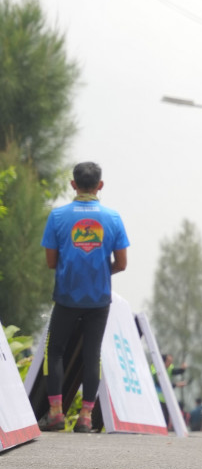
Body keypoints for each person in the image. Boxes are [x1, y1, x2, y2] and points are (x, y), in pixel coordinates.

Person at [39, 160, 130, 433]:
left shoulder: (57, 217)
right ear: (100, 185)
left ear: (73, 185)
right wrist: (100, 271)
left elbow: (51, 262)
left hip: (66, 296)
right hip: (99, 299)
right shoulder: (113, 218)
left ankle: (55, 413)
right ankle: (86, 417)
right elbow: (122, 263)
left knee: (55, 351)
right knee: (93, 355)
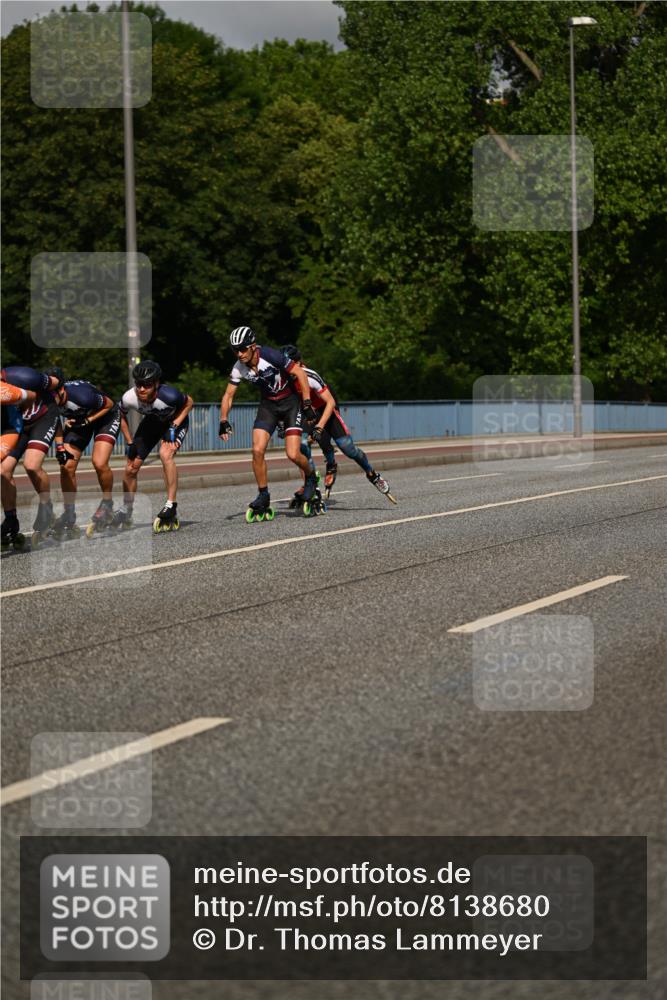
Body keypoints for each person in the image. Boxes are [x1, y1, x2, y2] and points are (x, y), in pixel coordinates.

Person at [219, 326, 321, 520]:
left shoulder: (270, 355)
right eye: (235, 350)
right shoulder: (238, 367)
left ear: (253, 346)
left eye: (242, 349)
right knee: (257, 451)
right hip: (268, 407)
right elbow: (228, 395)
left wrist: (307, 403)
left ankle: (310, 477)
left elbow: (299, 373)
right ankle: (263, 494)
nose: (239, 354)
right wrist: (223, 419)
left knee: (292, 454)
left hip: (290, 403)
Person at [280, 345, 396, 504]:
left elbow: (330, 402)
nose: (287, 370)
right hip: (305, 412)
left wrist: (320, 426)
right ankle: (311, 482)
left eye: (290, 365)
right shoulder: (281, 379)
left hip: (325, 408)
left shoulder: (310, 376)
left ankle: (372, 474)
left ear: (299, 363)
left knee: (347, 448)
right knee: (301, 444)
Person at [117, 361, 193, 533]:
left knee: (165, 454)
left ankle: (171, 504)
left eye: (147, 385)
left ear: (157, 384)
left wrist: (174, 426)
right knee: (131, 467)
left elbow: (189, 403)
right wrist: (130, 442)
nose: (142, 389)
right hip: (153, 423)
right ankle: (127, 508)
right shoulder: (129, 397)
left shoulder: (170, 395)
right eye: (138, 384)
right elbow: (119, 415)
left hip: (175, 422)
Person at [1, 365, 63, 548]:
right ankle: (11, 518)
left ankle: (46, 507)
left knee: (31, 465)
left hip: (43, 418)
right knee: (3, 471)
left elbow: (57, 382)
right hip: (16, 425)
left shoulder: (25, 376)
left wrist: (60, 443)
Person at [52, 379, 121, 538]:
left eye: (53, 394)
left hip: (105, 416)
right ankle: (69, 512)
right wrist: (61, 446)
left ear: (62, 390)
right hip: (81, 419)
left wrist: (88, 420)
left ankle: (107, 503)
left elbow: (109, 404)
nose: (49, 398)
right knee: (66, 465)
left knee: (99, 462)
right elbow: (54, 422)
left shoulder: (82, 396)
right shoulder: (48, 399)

=== TASK TO COMPLETE ===
For this exercise, copy the lines from the one that contains "right wrist: (61, 446)" through the last line of the records, exactly and only those.

=== WRITTEN SOLUTION ===
right wrist: (61, 446)
left ear: (62, 390)
right hip: (81, 419)
left wrist: (88, 420)
left ankle: (107, 503)
left elbow: (109, 404)
nose: (49, 398)
right knee: (66, 465)
left knee: (99, 462)
right elbow: (54, 422)
left shoulder: (82, 396)
right shoulder: (48, 399)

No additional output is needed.